The United States boasts eight universities in the top 10 of the Times Higher Education World University Rankings ’21. However, there are signs of its decline in the mid-ranking, where a record number of Asian, particularly Chinese, institutions marked their presence.
The challenge to the US hegemony in world education is compounded by concerns of the disproportionate impact of the COVID-19 pandemic compared to other countries.
The list, released Wednesday, saw Oxford University retaining its pole position five years in a row, with Cambridge, at sixth, being the only other non-US institution in the top 10.
However, going down the ranking, China is conspicuous by its presence, doubling its representation in the top 100 from three in 2020 to six in 2021.
These are the countries most represented in the world top 200 over the last six editions of the #THEUniRankings – just watch the east Asian powerhouses emerge from nowhere, while the UK and US shrink. Full @timeshighered rankings results live here: https://t.co/EKt10ylnct pic.twitter.com/73vUbhYl53
— Phil Baty (@Phil_Baty) September 3, 2020
China had seven universities in the top 200 in this year’s ranking, compared to just two five years ago. The US, meanwhile, saw four universities slipping out of the top 200 in the same period.

**Your tasks**
1 – Summarize the rankings article above in two sentences.
2 – Reproduce the stretch of the rankings article from "The list, released" through "the same period.".

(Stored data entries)
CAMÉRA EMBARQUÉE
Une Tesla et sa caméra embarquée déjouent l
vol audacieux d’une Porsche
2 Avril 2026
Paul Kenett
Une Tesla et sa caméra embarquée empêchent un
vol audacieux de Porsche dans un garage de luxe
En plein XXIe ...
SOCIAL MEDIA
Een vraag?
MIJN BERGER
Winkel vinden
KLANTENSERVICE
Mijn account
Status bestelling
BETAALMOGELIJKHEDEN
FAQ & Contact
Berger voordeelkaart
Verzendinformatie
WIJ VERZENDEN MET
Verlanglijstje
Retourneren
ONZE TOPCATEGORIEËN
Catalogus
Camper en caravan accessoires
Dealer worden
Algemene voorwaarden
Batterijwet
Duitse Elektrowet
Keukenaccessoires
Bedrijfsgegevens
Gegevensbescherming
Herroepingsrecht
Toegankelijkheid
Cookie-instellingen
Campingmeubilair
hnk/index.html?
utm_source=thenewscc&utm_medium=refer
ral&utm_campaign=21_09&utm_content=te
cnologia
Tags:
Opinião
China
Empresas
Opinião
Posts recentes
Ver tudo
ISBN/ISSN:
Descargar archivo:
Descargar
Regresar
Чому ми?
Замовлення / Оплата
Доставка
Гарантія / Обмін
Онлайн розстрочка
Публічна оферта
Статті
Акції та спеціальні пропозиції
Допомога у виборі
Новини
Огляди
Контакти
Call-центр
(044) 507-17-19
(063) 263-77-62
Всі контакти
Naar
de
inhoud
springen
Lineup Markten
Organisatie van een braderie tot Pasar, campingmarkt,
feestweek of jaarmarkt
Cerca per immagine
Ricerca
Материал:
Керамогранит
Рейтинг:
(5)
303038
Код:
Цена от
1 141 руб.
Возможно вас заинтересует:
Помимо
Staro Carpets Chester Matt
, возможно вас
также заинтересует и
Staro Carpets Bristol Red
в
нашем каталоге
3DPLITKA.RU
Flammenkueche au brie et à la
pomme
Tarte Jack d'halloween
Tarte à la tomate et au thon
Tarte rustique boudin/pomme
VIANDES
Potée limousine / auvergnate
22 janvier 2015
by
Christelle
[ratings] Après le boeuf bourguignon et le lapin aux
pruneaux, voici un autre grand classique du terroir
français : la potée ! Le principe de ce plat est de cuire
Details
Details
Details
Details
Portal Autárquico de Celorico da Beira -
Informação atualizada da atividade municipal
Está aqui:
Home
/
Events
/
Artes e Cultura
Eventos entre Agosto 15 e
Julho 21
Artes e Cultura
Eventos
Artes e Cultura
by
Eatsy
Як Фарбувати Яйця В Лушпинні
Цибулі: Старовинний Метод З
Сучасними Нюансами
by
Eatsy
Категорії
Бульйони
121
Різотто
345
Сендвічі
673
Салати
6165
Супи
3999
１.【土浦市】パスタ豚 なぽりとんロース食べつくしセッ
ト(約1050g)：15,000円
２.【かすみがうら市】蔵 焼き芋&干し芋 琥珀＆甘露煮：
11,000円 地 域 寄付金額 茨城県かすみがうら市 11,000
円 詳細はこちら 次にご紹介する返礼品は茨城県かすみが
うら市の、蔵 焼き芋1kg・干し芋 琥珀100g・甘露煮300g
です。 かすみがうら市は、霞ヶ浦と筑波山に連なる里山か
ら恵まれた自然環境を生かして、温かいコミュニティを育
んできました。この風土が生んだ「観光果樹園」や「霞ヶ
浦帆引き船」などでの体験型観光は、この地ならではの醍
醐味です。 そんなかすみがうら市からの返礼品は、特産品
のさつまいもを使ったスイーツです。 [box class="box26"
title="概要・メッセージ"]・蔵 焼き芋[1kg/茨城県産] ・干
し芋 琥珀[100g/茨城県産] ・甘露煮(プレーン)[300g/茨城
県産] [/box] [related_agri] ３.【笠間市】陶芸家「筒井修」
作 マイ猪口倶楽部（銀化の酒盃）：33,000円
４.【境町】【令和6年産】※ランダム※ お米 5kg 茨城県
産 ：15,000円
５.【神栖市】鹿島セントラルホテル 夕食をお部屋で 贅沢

**Responses**
1 – Oxford University kept first place in the Times Higher Education World University Rankings ’21 for a fifth year in a row, while the United States held eight of the top 10 places and Cambridge was the only other non-US institution among them. Further down the list, China doubled its top-100 representation from three to six and had seven universities in the top 200, compared to two five years earlier, while four US universities slipped out of the top 200 over the same period.

2 –
The list, released Wednesday, saw Oxford University retaining its pole position five years in a row, with Cambridge, at sixth, being the only other non-US institution in the top 10.
However, going down the ranking, China is conspicuous by its presence, doubling its representation in the top 100 from three in 2020 to six in 2021.
These are the countries most represented in the world top 200 over the last six editions of the #THEUniRankings – just watch the east Asian powerhouses emerge from nowhere, while the UK and US shrink. Full @timeshighered rankings results live here: https://t.co/EKt10ylnct pic.twitter.com/73vUbhYl53
— Phil Baty (@Phil_Baty) September 3, 2020
China had seven universities in the top 200 in this year’s ranking, compared to just two five years ago. The US, meanwhile, saw four universities slipping out of the top 200 in the same period.